A slender first novel that, in a series of short, impressionistic chapters, tells a disturbing tale of a young woman's love and hate for her frequently abusive father. Abandoned at the age of one by her mother Patience, who goes back to New York (working the streets there is the only way she could forget her passion for her brother Octavio), young Hannah keeps house for her father Jackson, an unsuccessful folk-singer. The two live on the shores of the Hudson River, where they raise goats to supplement the money Jackson earns by working in factories by day and singing in small, run-down clubs by night. While a senior in high school, Hannah has suddenly stopped speaking. She has forgotten the cause and can think only ``that it had been, perhaps, nothing more than the slow, sad welling up of pain.'' Deciding to ``speak and then she was going to leave,'' she confronts Jackson, whom she does not blame, though she hates him. Jackson for the first time tells Hannah about her mother, but when Hannah learns that Jackson is dying, she decides to stay on and, together with a young musician whom Jackson has befriended, nurse him. Jackson's death is the necessary catharsis, and wearing her father's red shirt Hannah retreats inside a closet.

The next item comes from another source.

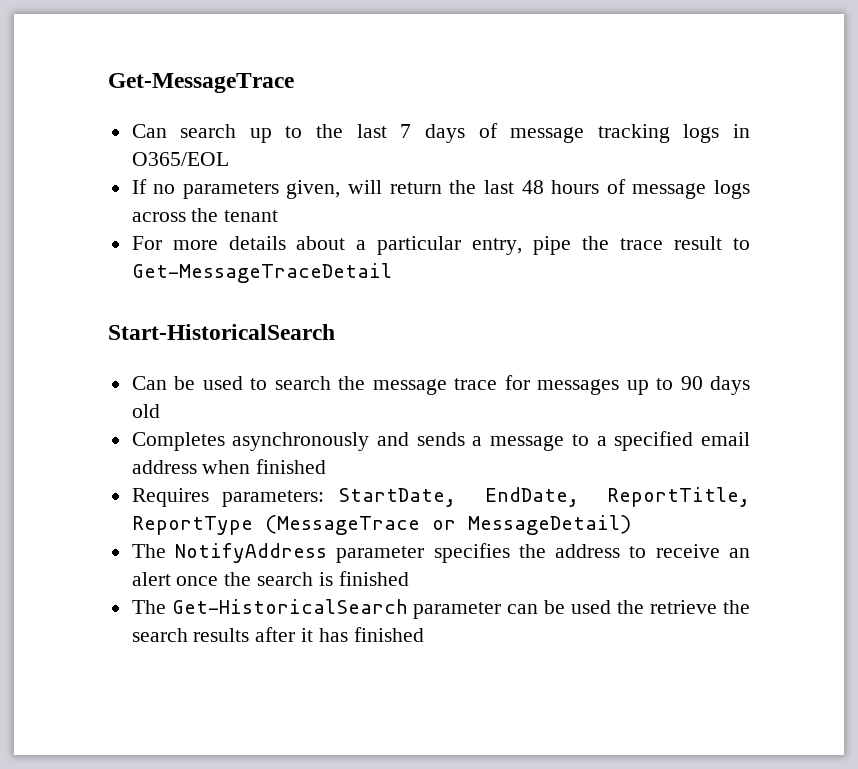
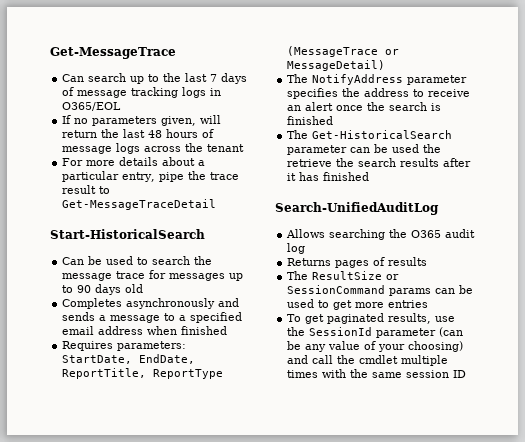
(424, 634) none -> [275,202,439,215] [286,229,476,240] [287,243,306,254] [287,257,428,268] [287,271,400,280] [287,285,474,296] [287,299,429,310] [287,313,456,324] [287,327,464,338] [287,341,464,352] [287,355,449,366] [287,369,467,378] // Search-UnifiedAuditLog // Allows searching the O365 audit log // Returns pages of results // The ResultSize or SessionCommand params can be used to get more entries // To get paginated results, use the SessionId parameter (can be any value of your choosing) and call the cmdlet multiple times with the same session ID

In the hospital, a doctor finally persuades her to remove the red shirt. What's revealed goes some way to explain Hannah. ``This is the beginning of sanity,'' the doctor suggests, and Hannah soon agrees. Now she ``was at the very beginning.'' Strong writing and vividly evoked scenes are undercut by a somewhat episodic structure and by characters who seem more vehicles for ideas than independent entities. Still, an interesting debut—and a writer to watch.